O passado já não é o que nunca foi: Paris à Woody Allen
O leitor José Pedro Almeida revisita alguns dos lugares do filme Meia-noite em Paris, de Woody Allen, que recentemente cumpriu 88 anos.
Quem conheça um pouco da obra do cineasta Woody Allen sabe que a visão edulcorada que transparece dos seus filmes nem sempre se coaduna com a realidade concreta dos locais onde são rodados: a título de exemplo, a Manhattan do seu celebrado filme homónimo, na verdade, é uma efabulação muito mais amena do que o abrasivo borough nova-iorquino a que corresponde. Além disso, desde que a sua filmografia derivou para outras latitudes, alguns críticos apontam-lhe um declínio no engenho criativo; mas, se as obras redundaram quase em meros postais turísticos, em certos casos, isso é mais um problema dos cinéfilos do que dos viajantes. E se este tépido Golpe de Sorte – ainda em exibição, nas salas de cinema – não inspira grande curiosidade, quanto aos seus filmes situados na capital francesa já é mais difícil resistir à tentação de ir em busca das paisagens que animam essa fantasia nostálgica e escapista que é Meia-noite em Paris, estreado há pouco mais de uma década.
Porém, o problema começa logo no alojamento. A menos que se tenha pais como os da noiva do protagonista – Gil Pender, interpretado pelo actor Owen Wilson –, pernoitar no luxuoso Le Bristol estará inacessível à maioria das carteiras portuguesas. Ainda assim, felizmente, nem todas as paragens são exclusivas de bolsos opulentos. Pelo contrário, por surpreendente que pareça, não é dispendioso jantar no restaurante Polidor, poiso habitual onde Hemingway, entre garfadas e copos, filosofava sobre como olhar a morte de frente, com bravura e dignidade, à semelhança dos caçadores de leões, em África; em compensação, dado o afluxo de clientes, é natural ficar-se entalado, à mesma mesa, entre dois casais de desconhecidos, caprichando nos extras vedados a quem opte pelo menu simples, de três pratos.
Mais acessível ainda, seguindo na direcção do Panthéon, nada como esticar as pernas até ao centro da trama: as escadinhas laterais da Église Saint-Étienne-du-Mont, onde passa, na rua adjacente, o misterioso carro que transporta o protagonista até aos anos 20 do século passado (por coincidência, enquanto descia as escadas, à procura do melhor enquadramento para a fotografia anexa, repicaram os sinos da igreja e, por um milésimo de segundo, tive um sobressalto que quem viu o filme compreenderá).
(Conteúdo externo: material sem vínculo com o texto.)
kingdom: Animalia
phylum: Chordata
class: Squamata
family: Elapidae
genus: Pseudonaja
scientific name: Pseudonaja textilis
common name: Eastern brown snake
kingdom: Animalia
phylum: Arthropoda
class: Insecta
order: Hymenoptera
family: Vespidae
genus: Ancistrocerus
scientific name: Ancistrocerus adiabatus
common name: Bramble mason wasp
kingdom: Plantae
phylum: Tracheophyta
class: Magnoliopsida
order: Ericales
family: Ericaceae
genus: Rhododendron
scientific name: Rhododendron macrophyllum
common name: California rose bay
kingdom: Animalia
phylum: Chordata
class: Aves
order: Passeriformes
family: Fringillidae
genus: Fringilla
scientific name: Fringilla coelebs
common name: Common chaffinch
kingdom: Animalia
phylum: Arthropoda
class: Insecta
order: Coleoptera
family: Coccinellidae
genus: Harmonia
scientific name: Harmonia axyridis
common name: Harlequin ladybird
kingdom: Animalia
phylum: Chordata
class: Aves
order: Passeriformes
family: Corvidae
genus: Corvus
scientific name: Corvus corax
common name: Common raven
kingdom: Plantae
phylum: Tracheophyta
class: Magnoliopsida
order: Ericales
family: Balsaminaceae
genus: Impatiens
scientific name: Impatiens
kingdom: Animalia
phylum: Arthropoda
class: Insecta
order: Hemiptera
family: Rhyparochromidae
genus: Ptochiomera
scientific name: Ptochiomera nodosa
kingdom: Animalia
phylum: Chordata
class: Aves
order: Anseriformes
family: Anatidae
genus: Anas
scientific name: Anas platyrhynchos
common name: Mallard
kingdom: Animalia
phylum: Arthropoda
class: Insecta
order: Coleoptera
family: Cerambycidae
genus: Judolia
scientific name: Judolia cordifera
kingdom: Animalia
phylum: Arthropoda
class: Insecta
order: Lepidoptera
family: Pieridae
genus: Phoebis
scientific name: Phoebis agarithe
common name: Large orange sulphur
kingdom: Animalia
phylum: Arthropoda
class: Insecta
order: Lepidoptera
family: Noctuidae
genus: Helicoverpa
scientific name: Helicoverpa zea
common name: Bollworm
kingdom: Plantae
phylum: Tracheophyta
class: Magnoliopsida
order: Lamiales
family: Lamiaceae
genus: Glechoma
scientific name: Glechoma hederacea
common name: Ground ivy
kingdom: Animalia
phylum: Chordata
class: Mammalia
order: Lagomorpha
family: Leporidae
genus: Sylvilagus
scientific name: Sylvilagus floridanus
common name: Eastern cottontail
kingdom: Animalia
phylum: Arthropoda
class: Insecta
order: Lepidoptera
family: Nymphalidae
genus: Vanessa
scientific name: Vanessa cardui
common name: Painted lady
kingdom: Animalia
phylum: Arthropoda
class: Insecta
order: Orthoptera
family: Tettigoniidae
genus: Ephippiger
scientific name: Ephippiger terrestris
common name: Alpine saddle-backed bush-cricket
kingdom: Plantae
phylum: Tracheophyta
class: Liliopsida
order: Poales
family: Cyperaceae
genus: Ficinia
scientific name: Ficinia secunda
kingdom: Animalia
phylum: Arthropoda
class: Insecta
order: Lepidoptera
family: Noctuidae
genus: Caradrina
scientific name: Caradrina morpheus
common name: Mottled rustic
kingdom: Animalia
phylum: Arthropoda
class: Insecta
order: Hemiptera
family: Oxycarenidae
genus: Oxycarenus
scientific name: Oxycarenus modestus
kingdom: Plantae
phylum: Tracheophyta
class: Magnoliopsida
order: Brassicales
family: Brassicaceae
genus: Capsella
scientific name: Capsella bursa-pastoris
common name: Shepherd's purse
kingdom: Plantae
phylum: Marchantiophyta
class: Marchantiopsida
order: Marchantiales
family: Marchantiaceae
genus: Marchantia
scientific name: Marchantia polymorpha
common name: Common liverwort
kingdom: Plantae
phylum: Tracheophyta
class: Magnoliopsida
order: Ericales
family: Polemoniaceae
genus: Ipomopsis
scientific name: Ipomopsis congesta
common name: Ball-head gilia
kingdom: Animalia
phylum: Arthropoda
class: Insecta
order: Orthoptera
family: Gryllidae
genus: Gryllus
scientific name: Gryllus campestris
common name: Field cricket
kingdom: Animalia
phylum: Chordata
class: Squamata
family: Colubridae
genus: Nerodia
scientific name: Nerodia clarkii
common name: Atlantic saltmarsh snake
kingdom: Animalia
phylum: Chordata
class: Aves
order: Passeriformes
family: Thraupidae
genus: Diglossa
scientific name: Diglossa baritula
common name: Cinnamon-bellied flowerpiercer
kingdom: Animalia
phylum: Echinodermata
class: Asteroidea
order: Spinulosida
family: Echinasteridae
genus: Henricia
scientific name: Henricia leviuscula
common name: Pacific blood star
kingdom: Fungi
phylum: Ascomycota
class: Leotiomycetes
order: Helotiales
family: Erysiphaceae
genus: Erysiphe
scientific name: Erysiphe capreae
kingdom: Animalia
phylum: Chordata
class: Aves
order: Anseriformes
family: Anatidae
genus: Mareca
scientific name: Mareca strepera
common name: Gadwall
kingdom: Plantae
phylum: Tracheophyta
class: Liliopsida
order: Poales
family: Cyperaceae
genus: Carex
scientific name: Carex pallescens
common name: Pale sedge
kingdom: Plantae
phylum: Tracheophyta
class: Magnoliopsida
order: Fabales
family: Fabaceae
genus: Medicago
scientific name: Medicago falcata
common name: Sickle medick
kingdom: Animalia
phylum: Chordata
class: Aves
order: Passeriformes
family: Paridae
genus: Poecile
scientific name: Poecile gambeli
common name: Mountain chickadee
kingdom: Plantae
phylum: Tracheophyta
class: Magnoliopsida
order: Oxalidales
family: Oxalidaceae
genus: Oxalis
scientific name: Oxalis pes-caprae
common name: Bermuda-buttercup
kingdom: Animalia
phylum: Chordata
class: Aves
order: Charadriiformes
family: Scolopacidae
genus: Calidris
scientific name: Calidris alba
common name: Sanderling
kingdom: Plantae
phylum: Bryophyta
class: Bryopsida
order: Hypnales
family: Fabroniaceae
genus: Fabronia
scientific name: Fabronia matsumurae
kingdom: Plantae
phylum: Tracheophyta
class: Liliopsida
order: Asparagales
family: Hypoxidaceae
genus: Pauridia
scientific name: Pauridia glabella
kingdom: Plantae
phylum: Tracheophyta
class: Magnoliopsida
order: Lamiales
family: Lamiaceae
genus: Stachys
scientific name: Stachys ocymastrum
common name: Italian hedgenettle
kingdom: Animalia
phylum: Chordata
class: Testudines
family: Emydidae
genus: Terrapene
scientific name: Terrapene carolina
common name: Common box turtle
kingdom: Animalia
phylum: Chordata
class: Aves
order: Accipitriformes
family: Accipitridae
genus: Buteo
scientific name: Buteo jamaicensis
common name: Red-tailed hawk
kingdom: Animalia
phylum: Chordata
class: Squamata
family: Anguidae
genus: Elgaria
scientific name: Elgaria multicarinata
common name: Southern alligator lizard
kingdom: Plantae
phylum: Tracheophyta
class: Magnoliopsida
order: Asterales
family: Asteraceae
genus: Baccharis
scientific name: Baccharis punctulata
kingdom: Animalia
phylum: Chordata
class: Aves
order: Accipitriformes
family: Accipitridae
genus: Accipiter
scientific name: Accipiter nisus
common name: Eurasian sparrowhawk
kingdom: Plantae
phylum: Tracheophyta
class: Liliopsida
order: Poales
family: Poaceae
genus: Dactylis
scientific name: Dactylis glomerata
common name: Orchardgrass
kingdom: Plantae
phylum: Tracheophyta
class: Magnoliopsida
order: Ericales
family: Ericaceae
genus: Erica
Gorada a possibilidade do recuo a eras ancestrais, uma alternativa é calcorrear, a pé, as ruelas até à livraria Shakespeare and Company, cujo fundador, segundo reza a lenda (num dos livrinhos alusivos que folheei, entre os encontrões da turba), nem após muitas insistências consentiu fazer um cameo no filme, esquivando-se para os seus aposentos, no piso superior, sempre que a equipa de rodagem aparecia, a fim de que ninguém o encontrasse. Pessoalmente, foi onde concluí que o protagonista só considerava a cidade ainda mais bela sob a chuva porque nunca teve de esperar na fila, à mercê dos pingos, e de remexer no bengaleiro improvisado à procura do seu guarda-chuva, no meio de dezenas deles.
Excluindo outros sítios de pendor turístico (Tuileries, Montmartre) ou mais afastados do centro (Giverny, Versailles), não deve esquecer-se uma passagem pelo Maxim’s, onde Gil e Adriana desembocam, por sua vez, ao serem transportados para a Belle Époque (imediatamente antes de se cruzarem, no Moulin Rouge, com alguns vultos coevos). E eis que, atravessando a Place de la Concorde, já depois do Palais Bourbon e antes do Quai d’ Orsay, surge o grande final: a Pont Alexandre III, onde, perante os candeeiros a rebrilharem no pavimento húmido (ou isso já será a memória da minha própria experiência?), o enredo conhece um desenlace que não convém desvendar.
Parafraseando o aforismo de um povo que os nativos parisienses tendem a execrar, já sabíamos, metaforicamente, que o passado é um país estrangeiro. Em Meia-noite em Paris, Woody Allen viaja literalmente para o estrangeiro em busca do passado, para nos revelar que o passado, mais do que já não ser o que era, já não é o que nunca foi.